Do you have them?
Do they talk often to you?
How do you keep them quiet when and if need be?
I have them. Often.
I’ve always had a busy head. I believe it’s partly just me, partly my star sign and partly the experiences I’ve encountered during my lifetime so far.
In secret, my thoughts used to consume me. So much so I reached the stage where I just had to find a quieter way to exist.
What did I do?
I decided to move “thought camp”, go elsewhere to see how the “other side” lived, educate myself on the “how to” of relaxing my thoughts and holding some of the good stuff inside i.e. Peace and Quiet. I just wanted to pull the plug for a while, allow myself some breathing space, a zone of my own.

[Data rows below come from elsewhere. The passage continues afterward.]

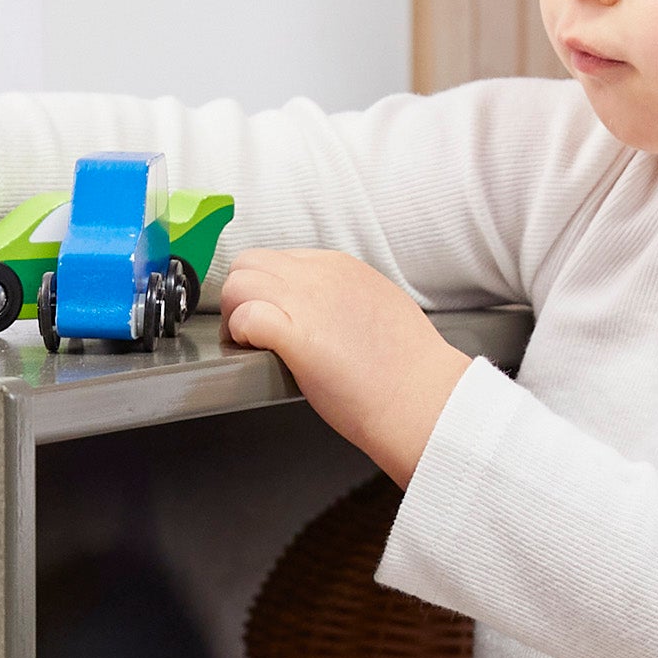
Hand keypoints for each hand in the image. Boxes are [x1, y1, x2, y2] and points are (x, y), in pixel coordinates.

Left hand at [217, 241, 472, 483]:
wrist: (421, 398)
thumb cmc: (409, 369)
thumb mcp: (382, 308)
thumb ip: (346, 301)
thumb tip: (326, 314)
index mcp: (340, 267)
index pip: (280, 260)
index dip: (268, 290)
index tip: (275, 318)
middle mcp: (318, 275)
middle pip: (250, 263)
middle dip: (242, 297)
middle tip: (251, 333)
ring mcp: (305, 301)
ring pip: (238, 283)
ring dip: (235, 315)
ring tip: (250, 346)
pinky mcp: (294, 333)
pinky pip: (245, 316)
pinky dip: (241, 335)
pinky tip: (256, 354)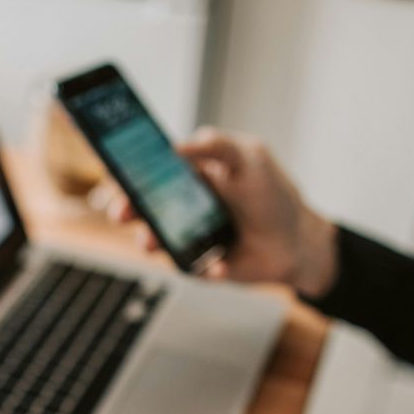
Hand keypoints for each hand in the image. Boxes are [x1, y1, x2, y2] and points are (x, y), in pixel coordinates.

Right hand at [109, 127, 338, 297]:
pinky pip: (188, 267)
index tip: (115, 174)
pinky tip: (219, 264)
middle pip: (142, 206)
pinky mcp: (198, 265)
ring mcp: (187, 236)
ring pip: (155, 239)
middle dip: (127, 208)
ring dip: (150, 241)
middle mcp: (183, 205)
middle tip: (121, 212)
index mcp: (190, 175)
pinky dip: (202, 267)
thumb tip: (176, 145)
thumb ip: (216, 145)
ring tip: (152, 244)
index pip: (149, 170)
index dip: (128, 172)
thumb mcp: (250, 158)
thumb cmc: (273, 196)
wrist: (297, 244)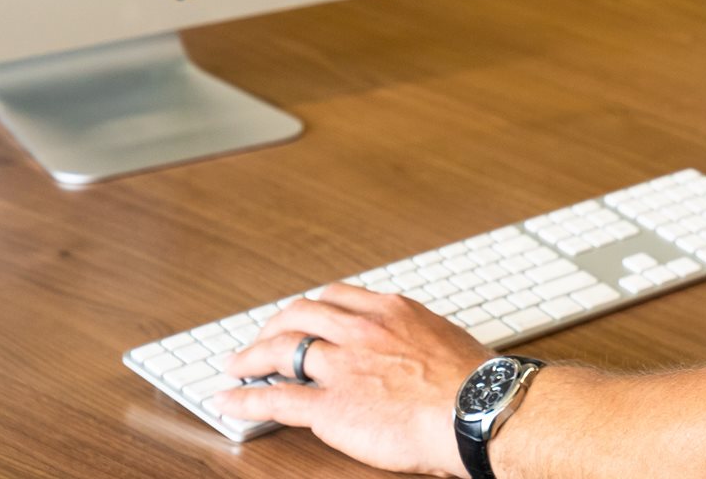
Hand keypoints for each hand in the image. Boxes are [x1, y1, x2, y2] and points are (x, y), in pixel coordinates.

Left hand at [217, 282, 492, 475]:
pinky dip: (244, 398)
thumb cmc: (474, 382)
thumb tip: (415, 349)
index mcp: (392, 311)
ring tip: (236, 364)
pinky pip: (275, 398)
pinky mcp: (330, 406)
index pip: (337, 296)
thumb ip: (417, 337)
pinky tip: (228, 400)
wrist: (477, 410)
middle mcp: (362, 330)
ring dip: (251, 355)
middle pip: (301, 314)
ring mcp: (343, 366)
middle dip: (275, 325)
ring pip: (281, 349)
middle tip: (264, 338)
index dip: (312, 309)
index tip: (304, 317)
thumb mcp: (445, 339)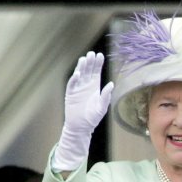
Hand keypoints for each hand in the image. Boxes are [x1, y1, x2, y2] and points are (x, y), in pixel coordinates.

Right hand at [52, 51, 114, 171]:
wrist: (81, 127)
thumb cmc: (92, 118)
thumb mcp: (102, 107)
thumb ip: (106, 96)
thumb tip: (111, 84)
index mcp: (95, 86)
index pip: (96, 72)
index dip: (98, 63)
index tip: (100, 55)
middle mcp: (86, 85)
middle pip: (88, 70)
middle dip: (90, 62)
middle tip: (92, 54)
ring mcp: (77, 88)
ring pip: (79, 74)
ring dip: (82, 67)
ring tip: (85, 59)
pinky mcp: (70, 94)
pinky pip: (72, 84)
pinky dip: (74, 78)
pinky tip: (78, 73)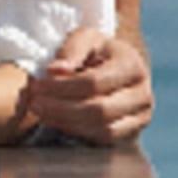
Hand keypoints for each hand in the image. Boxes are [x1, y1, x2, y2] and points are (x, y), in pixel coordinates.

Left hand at [23, 22, 154, 145]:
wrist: (117, 67)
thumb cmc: (97, 51)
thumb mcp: (85, 38)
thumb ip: (71, 50)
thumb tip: (55, 70)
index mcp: (132, 65)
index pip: (93, 82)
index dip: (61, 87)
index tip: (36, 86)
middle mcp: (143, 93)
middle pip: (99, 110)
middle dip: (61, 109)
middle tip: (34, 103)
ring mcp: (141, 116)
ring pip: (102, 128)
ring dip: (66, 123)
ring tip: (41, 112)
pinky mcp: (133, 132)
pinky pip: (104, 139)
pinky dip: (78, 132)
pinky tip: (57, 121)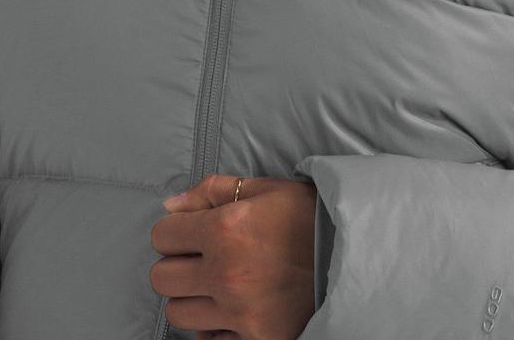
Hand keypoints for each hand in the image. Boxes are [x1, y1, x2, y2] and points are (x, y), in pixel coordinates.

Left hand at [149, 172, 317, 339]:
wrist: (351, 254)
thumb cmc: (307, 216)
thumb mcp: (265, 188)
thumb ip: (212, 190)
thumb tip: (171, 206)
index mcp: (225, 229)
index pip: (162, 235)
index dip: (174, 230)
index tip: (189, 231)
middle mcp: (225, 273)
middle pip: (162, 278)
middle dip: (176, 264)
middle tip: (199, 258)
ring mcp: (239, 312)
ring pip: (178, 314)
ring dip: (190, 297)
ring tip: (214, 284)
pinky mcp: (255, 338)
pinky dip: (212, 327)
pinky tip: (229, 309)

I began to hold an interest on discovering how to quieten the mind, ease the thoughts and acquire the ability (skill) to pull that plug at my own will, to not send me spinning like these thoughts often were.
Being an emotional and creative creature by birth, I admit my “thought” stories are a bloody good tale, and have kept me entertained for years. They have maintained my emotions, actions and my self regulation. They have provided love, fun, adventure and strength. On the flipside they introduced me to confusion, self sabotage, lack of love, anger and more.
Our lives are full of twists and turns, most of us would have noted this by now, even for a young person in their teens who’s world is just opening up.
So residing with our inner thoughts on a permanent basis with some peace & quiet, is this achievable when there is so much going on around us?
My personal answer, is yes. Previously it would have been without hesitation, a firm no.
My #1 “where to begin” is for us to take ourselves by the hand and learn the art of letting go. Throwing away expectations and expectation setting, from every part of our lives.
Yes and no.
It takes time, I will admit to that. Once achieved (or “conquered”) you watch your life turn. You watch your life carefully, observe which camp you are in now and who’s lighting the fire, the energy, the flow and dare I say, the magic!